Living Films seems partial to documentaries, and Lowenstein has a past in humanitarian issues. He says there are hundreds of projects to be tackled in Thailand, and names some often-heard, but very important buzzwords: the illegal wildlife trade, refugees and migrant workers, poverty, and HIV/AIDS. But then he branches out and mentions healthcare in Southeast Asia, or cleaning up the Mekong River. “You learn so much by getting deep into people’s lives,” he says earnestly. “There are so many fascinating subjects in this part of the world, and so many stories to be told and preserved.”

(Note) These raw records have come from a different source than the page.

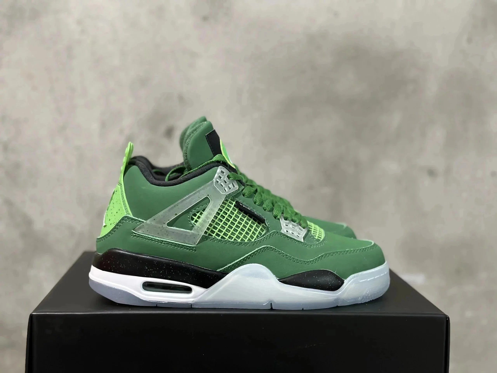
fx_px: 689
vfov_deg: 30.3
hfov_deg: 39.7
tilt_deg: -6.5
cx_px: 248
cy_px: 186
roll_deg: -1.8
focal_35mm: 48
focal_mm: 6.86
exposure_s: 1/33
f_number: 1.78
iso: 400
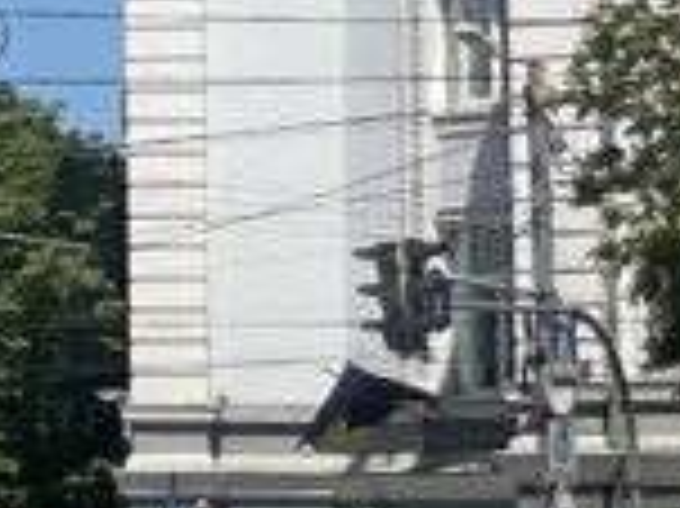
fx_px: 6929
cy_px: -76
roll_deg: -1.0
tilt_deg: +8.0
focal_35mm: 353
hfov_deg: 5.2
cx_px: -1558
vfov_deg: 4.2
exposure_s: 1/3425
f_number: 2
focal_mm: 6
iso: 32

And Living Films, along with Lowenstein, are nowhere near slowing down, “Since we started, we’ve had almost 30 feature films, and a dedicated commercial arm. I’ve had the chance to make films all over the world, and I get to experience those places through their stories and crew.” Personally, Lowenstein has exciting fantasies as a filmmaker: “Why not create something that hasn’t been done before? I’d love to make a film with a dystopian, futuristic theme, along the lines of Blade Runner set in Bangkok. I want to think outside the box, beyond the mountains, beaches and jungles. We have incredible art departments, creative talents and film crews. There are endless possibilities.”